THE RECORDS: Begin

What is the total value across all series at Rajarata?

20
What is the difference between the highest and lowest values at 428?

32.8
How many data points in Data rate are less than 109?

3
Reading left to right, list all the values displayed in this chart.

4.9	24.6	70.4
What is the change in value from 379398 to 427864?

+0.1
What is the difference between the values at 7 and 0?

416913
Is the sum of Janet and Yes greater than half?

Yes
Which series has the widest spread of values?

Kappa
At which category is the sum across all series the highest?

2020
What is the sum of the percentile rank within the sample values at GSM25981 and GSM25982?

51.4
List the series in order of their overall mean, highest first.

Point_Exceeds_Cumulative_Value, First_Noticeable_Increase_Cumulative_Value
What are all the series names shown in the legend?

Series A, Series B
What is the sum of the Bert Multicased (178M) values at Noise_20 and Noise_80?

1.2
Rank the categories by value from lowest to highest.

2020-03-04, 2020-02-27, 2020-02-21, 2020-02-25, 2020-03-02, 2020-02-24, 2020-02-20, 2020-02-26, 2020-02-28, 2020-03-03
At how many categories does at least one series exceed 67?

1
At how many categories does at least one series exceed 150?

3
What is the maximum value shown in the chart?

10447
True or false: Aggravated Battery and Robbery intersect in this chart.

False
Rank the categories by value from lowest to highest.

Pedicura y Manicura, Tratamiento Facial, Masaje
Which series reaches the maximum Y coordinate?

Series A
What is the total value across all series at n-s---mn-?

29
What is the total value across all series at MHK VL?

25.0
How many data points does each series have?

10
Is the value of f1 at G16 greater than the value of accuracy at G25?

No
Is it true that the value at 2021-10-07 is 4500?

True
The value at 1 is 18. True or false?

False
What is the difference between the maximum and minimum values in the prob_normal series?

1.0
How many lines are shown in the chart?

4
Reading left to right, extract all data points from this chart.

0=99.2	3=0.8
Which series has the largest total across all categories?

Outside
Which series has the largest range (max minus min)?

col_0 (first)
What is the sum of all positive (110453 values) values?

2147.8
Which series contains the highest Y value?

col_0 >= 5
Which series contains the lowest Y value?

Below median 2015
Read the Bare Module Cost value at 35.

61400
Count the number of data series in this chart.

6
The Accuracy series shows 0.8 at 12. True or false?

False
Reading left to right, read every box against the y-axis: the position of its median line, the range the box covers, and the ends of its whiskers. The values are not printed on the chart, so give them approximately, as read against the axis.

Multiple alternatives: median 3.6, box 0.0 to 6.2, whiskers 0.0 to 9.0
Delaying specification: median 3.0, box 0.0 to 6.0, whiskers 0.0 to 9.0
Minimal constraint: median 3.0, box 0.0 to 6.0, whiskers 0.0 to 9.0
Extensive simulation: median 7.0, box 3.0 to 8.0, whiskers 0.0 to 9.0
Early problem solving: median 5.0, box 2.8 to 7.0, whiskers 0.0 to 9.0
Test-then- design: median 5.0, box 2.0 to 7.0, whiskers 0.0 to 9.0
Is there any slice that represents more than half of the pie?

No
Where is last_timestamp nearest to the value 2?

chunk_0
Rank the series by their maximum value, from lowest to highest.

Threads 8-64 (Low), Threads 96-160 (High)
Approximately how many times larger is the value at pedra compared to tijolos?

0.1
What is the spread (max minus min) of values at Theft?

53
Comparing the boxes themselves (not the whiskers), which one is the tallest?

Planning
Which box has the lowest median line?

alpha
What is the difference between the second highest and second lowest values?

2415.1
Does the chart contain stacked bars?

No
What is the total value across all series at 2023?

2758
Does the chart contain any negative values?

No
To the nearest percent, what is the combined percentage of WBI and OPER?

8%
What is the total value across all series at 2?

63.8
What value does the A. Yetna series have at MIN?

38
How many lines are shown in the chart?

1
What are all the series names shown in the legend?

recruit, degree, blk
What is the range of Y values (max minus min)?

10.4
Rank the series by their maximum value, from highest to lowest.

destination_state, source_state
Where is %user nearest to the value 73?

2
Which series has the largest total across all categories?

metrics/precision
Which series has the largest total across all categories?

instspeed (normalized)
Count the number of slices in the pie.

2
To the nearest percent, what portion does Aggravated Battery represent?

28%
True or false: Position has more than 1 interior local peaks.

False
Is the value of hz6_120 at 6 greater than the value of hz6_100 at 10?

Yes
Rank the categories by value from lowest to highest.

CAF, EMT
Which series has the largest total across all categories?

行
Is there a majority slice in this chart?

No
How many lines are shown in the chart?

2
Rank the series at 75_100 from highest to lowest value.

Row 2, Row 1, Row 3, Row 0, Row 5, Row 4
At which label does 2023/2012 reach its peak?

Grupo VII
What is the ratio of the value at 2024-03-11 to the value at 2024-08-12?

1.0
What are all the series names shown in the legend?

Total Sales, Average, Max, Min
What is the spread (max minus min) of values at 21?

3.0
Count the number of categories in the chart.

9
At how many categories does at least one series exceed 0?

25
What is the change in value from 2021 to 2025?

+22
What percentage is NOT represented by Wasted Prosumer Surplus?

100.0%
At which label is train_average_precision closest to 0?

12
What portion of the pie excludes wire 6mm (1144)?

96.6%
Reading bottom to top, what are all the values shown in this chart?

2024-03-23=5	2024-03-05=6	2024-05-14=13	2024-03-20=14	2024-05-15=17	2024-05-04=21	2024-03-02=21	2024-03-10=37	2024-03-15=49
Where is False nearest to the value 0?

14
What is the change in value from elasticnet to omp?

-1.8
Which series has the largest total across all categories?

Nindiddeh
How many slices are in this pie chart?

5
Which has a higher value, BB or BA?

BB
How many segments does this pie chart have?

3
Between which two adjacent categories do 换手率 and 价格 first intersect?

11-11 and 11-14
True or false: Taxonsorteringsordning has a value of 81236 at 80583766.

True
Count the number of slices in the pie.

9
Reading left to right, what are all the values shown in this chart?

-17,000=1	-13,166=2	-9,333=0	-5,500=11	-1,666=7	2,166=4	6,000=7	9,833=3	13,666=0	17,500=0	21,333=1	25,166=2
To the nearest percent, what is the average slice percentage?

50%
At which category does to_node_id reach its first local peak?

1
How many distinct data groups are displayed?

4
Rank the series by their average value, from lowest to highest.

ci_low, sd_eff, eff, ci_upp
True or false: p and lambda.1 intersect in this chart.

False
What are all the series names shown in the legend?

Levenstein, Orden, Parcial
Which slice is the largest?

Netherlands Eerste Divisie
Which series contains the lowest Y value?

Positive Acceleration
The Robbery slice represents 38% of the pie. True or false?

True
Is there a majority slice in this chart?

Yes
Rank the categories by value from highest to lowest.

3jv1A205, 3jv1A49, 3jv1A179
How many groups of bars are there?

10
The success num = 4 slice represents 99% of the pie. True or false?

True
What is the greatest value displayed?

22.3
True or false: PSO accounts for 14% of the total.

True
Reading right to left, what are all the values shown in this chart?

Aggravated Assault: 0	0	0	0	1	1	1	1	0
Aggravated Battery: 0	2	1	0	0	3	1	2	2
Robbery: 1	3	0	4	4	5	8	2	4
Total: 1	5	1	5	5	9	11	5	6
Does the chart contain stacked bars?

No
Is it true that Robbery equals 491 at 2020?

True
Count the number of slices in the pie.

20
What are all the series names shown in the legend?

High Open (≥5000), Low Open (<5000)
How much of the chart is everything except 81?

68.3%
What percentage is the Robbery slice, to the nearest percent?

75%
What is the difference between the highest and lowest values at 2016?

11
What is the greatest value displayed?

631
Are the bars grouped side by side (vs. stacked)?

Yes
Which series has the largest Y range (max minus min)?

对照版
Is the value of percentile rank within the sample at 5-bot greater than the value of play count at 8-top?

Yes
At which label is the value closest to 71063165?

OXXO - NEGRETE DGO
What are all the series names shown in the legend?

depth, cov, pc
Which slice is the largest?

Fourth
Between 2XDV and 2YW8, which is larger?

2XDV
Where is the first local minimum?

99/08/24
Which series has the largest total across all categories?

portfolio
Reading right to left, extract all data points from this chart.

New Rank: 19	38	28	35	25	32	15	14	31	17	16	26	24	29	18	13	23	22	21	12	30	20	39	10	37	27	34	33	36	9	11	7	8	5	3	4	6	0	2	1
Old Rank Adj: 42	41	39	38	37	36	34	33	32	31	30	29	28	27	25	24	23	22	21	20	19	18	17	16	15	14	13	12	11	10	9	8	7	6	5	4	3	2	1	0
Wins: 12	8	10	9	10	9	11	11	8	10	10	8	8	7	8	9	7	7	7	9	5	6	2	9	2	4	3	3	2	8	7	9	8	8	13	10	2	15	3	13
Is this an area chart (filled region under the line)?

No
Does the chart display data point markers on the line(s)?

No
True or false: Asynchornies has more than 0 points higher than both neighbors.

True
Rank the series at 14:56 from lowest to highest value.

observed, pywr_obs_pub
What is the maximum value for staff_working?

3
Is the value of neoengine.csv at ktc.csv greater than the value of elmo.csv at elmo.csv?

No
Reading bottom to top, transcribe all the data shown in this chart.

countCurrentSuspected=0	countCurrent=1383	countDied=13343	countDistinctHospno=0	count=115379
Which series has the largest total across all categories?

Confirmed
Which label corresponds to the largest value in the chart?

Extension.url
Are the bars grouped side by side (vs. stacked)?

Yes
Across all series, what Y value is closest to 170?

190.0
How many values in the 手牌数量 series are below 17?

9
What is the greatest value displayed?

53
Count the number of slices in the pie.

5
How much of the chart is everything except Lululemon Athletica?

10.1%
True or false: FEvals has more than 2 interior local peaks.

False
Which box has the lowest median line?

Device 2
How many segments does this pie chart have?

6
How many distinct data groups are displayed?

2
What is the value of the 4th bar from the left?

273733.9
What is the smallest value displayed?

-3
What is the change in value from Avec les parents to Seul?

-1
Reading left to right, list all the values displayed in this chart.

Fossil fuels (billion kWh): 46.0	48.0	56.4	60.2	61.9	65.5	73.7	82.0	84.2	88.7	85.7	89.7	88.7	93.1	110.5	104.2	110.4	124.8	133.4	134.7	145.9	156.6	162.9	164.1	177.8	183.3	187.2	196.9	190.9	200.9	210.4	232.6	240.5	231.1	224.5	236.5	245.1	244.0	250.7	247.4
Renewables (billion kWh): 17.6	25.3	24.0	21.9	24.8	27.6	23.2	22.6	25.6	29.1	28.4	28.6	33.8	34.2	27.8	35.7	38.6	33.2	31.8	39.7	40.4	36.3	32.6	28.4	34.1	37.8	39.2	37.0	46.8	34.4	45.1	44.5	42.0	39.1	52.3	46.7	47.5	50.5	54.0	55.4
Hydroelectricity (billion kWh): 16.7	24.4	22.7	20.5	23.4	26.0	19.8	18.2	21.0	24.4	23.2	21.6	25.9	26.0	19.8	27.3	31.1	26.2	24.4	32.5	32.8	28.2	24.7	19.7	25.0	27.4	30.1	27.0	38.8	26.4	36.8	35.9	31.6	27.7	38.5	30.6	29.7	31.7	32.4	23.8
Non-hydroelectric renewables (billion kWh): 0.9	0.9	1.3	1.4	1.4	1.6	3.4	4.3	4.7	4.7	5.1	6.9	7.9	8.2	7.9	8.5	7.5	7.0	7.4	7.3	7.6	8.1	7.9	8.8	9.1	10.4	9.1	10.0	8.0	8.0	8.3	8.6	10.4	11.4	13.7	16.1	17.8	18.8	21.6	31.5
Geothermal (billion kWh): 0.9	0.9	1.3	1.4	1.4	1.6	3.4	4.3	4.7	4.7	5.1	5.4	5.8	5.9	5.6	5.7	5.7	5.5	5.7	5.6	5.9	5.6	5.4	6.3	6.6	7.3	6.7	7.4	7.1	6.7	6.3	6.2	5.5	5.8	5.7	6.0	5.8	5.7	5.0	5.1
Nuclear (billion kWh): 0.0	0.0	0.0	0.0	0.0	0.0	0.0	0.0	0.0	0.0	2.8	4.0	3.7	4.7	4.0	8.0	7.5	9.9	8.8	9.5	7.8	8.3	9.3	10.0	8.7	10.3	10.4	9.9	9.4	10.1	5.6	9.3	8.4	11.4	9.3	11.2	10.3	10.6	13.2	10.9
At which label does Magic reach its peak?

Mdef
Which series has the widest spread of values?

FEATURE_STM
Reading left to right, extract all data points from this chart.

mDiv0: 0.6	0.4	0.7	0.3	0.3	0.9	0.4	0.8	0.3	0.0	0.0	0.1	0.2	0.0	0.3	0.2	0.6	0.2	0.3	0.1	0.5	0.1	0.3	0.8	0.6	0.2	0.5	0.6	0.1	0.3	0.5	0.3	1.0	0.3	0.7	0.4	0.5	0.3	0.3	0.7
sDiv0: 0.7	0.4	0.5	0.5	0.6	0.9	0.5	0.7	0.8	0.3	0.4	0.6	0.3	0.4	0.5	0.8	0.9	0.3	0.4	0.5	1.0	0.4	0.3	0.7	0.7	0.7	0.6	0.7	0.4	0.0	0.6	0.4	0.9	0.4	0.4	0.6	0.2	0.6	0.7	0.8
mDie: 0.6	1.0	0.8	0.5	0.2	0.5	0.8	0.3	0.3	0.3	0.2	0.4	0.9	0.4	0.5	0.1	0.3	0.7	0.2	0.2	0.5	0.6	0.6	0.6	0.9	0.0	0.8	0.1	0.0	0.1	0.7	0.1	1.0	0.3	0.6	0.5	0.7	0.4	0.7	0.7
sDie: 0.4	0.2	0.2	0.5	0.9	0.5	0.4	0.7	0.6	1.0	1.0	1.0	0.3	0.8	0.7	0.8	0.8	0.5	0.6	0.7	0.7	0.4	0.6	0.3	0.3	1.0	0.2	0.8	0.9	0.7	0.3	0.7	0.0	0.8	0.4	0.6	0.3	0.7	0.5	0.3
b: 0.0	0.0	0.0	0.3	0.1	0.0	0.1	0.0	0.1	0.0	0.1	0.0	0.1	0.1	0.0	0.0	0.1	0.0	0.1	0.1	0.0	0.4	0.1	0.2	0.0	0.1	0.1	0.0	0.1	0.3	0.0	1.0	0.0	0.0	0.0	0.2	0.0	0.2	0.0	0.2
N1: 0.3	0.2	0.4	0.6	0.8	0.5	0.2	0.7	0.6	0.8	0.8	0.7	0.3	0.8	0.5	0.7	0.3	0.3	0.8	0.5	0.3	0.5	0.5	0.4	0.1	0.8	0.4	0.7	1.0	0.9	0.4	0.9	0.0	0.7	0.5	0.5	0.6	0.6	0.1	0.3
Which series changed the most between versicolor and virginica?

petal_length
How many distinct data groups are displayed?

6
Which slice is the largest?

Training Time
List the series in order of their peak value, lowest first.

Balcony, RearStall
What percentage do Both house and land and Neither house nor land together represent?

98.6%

THE RECORDS: End

### [PROBLEM DETAILS]
Put the lines from the one containing "FEATURE_STM" through the one containing "Which series changed" into a numbered list, including both of those lines and omitting any blank lines.

### [ANSWER BOX]
1. FEATURE_STM
2. Reading left to right, extract all data points from this chart.
3. mDiv0: 0.6	0.4	0.7	0.3	0.3	0.9	0.4	0.8	0.3	0.0	0.0	0.1	0.2	0.0	0.3	0.2	0.6	0.2	0.3	0.1	0.5	0.1	0.3	0.8	0.6	0.2	0.5	0.6	0.1	0.3	0.5	0.3	1.0	0.3	0.7	0.4	0.5	0.3	0.3	0.7
4. sDiv0: 0.7	0.4	0.5	0.5	0.6	0.9	0.5	0.7	0.8	0.3	0.4	0.6	0.3	0.4	0.5	0.8	0.9	0.3	0.4	0.5	1.0	0.4	0.3	0.7	0.7	0.7	0.6	0.7	0.4	0.0	0.6	0.4	0.9	0.4	0.4	0.6	0.2	0.6	0.7	0.8
5. mDie: 0.6	1.0	0.8	0.5	0.2	0.5	0.8	0.3	0.3	0.3	0.2	0.4	0.9	0.4	0.5	0.1	0.3	0.7	0.2	0.2	0.5	0.6	0.6	0.6	0.9	0.0	0.8	0.1	0.0	0.1	0.7	0.1	1.0	0.3	0.6	0.5	0.7	0.4	0.7	0.7
6. sDie: 0.4	0.2	0.2	0.5	0.9	0.5	0.4	0.7	0.6	1.0	1.0	1.0	0.3	0.8	0.7	0.8	0.8	0.5	0.6	0.7	0.7	0.4	0.6	0.3	0.3	1.0	0.2	0.8	0.9	0.7	0.3	0.7	0.0	0.8	0.4	0.6	0.3	0.7	0.5	0.3
7. b: 0.0	0.0	0.0	0.3	0.1	0.0	0.1	0.0	0.1	0.0	0.1	0.0	0.1	0.1	0.0	0.0	0.1	0.0	0.1	0.1	0.0	0.4	0.1	0.2	0.0	0.1	0.1	0.0	0.1	0.3	0.0	1.0	0.0	0.0	0.0	0.2	0.0	0.2	0.0	0.2
8. N1: 0.3	0.2	0.4	0.6	0.8	0.5	0.2	0.7	0.6	0.8	0.8	0.7	0.3	0.8	0.5	0.7	0.3	0.3	0.8	0.5	0.3	0.5	0.5	0.4	0.1	0.8	0.4	0.7	1.0	0.9	0.4	0.9	0.0	0.7	0.5	0.5	0.6	0.6	0.1	0.3
9. Which series changed the most between versicolor and virginica?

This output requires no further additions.